Joe Landsberger, Information Resources and Technologies, has revised and reformatted the Study Guides Web site. It now includes menu categories of "learning with others" (collaborative learning, conflict management, tutoring, peer mediation) and "project skills" (research, organization and presentation). With a grant from Sung Kyun Kwan University, the oldest university in the Koreas, Dr. Jung-Mo Lee and his staff translated guides to the Korean section. Professor Daniel H.P. Borocci of Rio Negro, Argentina, translated and contributed 15 guides to the Spanish section. Dr. Richard Rashio, UST Department of Modern and Classical Languages, reviewed the Spanish section for grammar and usage. Marta Kotonova, a St. Thomas undergraduate from the Czech Republic, translated and contributed 15 guides to the Czech section.

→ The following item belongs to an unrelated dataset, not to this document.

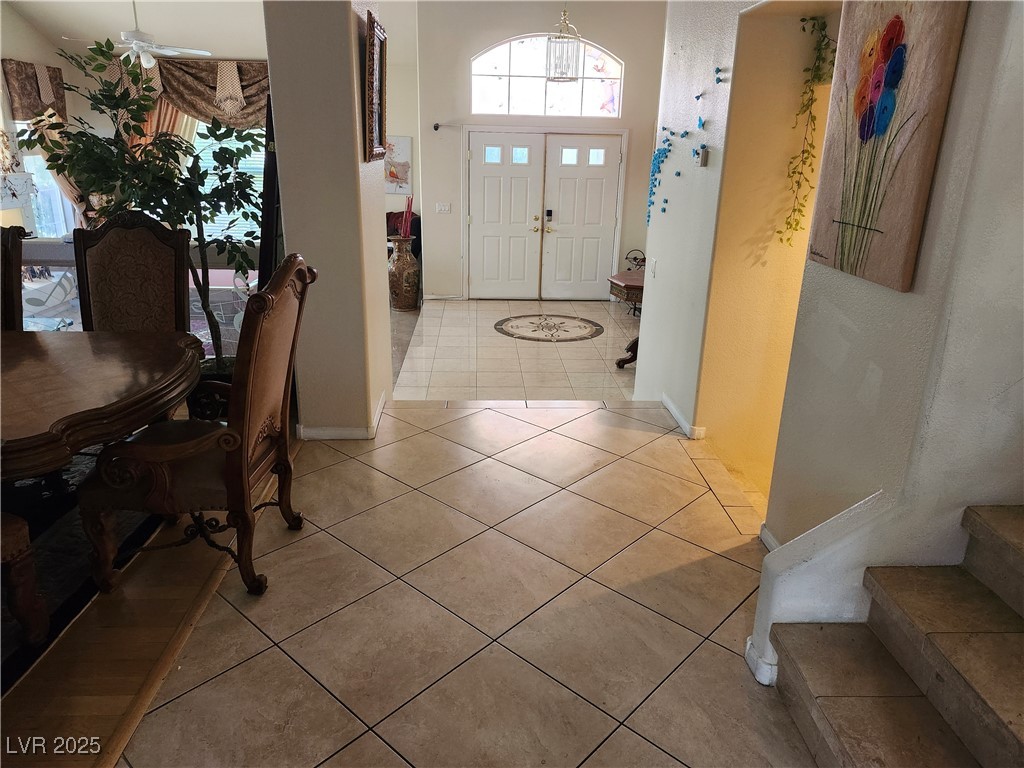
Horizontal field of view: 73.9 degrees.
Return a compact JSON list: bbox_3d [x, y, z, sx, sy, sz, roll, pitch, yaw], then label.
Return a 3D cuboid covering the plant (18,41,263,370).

Christophe Touzelet, UST undergraduate student from France, reviewed the French section for grammar and usage. Dr. Larry Spence of Pennsylvania Sate University, contributed the manual, "Problem-Based Learning: Lead to Learn, Learn to Lead," to the Web site without reproduction restrictions and is collaborating on the development of PSU's summary guide for the Web site. Spence led the summer 2002 St. Thomas seminar on problem-based learning.
MERLOT, a free and open resource designed primarily for faculty and students in higher education, rated the Study Guides Web site 4.33 out of a possible score of 5. Selected guides have been adapted for print publication in "Focus on Florida: Writing Paragraphs and Essays" (Houghton Mifflin Co.); the National Council of Teachers of English; the U.S. Bureau of the Census' Census Corporate University student handbook; the Oklahoma Society of CPAs student newsletter; Teen Graffiti magazine, and the Harvard Graduate School of Education for incoming international students.
Landsberger was a featured speaker on electronic learning resources in the development of the federally funded Commonwealth Center for Instructional Technology and Learning for the University of Kentucky's Department of Special Education and Rehabilitation Counseling.
He also has received $8,000 in grants from the City of Dt. Paul's Cultural STAR program, Riverfront Development Corp and the Abraham and Lillian Rosenberg Foundation to further develop the North HighBridge Park in St. Paul. One project will be the installation of the baptisimal gate of St. Stanislaus Catho
lic Church as the park's first historic and cultural artifact, with a design by West Side artist Craig David. Since the church has burned and been rebuilt several times, the gate's origin is being researched. The neighborhood project seeks to raise $20,000 to complete its three phases.
Dr. Richard Raschio, Modern and Classical Languages Department, attended the annual conference of the National Society of Experiential Education Oct. 2-5 in Las Vegas. He also was a member of a panel of parents of students at eh Adams Spanish Immersion School in St. Paul; discussants presented their concerns about the changing demographis in the student population that has necessitated a need to re-evaluate the initial philosophy of one-way immersion and the extra burden placed on thee school to accommodate the learning needs of non-English-speaking students.
Dr. Susan Smith-Cunnien, Sociology Department, completed her term as past president and was elected treasurer of Sociologists of Minnesota at its annual meeting Oct. 3-4 in St. Cloud.